▶ TEXT SEGMENT
Begin
[Openicc] shared-color-profiles issues [was: new/old ICC profile package]

Chris Lilley chris at w3.org
Wed Sep 1 03:17:28 PDT 2010


Hi Glenn

On Wednesday, September 1, 2010, 2:55:25 AM, glennrp wrote:

grp> http://www.color.org/srgbprofiles.xalter

grp> I wasn't aware that ICC has approved 5 different sRGB
grp> profiles (actually 3 different with 2 deprecated names).
grp> I wonder which one we mean by the PNG sRGB chunk?  I
grp> guess the v2 without black-point.

Yes, for systems that only understand ICC v.2 (at this point I think that means Firefox 3.x and WinXP) I agree, the 'no black scaling' sRGB profile with the rendering intent set to relative colorimetric.

The other rendering intents can be specified, but either don't do anything, or do the wrong thing.

For systems that understand ICC v.4 (OS X, Vista, Win7, Linux with lcms2, Safari, IE9) then sRGB_v4_ICC_preference.icc would be the best version. Relative colorimetric should give the same result as v.2, I think, and perceptual would give a useful result.

sRGB_v4_ICC_preference_displayclass.icc is a hack around known bugs.


grp> How did the sRGB profile become public domain?
grp> The iCC seems to think it's copyright and licensed
grp> by them with a BSD-like license.
End
▶ GIVEN PROBLEM A
Answer these questions about the sRGB profile message:
(i) Which systems does it name as only understanding ICC v.2?
(ii) Which profile file does it call the best version for systems that understand ICC v.4?
(iii) What does it call sRGB_v4_ICC_preference_displayclass.icc?
▶ GIVEN PROBLEM B
Write out the sRGB profile message word for word, from "On Wednesday, September" up to and including "2 deprecated names).".
▶ GIVEN PROBLEM C
For systems that only understand ICC v.2, why does the sRGB profile message call for relative colorimetric as the rendering intent? Answer in one to three sentences.

(Collected data)
Begin
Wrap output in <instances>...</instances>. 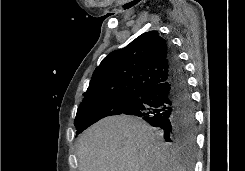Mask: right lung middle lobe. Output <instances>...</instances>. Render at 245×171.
I'll use <instances>...</instances> for the list:
<instances>
[{
	"label": "right lung middle lobe",
	"mask_w": 245,
	"mask_h": 171,
	"mask_svg": "<svg viewBox=\"0 0 245 171\" xmlns=\"http://www.w3.org/2000/svg\"><path fill=\"white\" fill-rule=\"evenodd\" d=\"M138 98L137 95H119L105 99L82 101L74 121L76 134L81 133L106 116L122 114L124 109Z\"/></svg>",
	"instance_id": "obj_1"
}]
</instances>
End
▶ FULL ANSWER A
(i) Firefox 3.x and WinXP
(ii) sRGB_v4_ICC_preference.icc
(iii) A hack around known bugs

▶ FULL ANSWER B
On Wednesday, September 1, 2010, 2:55:25 AM, glennrp wrote:

grp> http://www.color.org/srgbprofiles.xalter

grp> I wasn't aware that ICC has approved 5 different sRGB
grp> profiles (actually 3 different with 2 deprecated names).

▶ FULL ANSWER C
The other rendering intents can be specified, but they either don't do anything or do the wrong thing.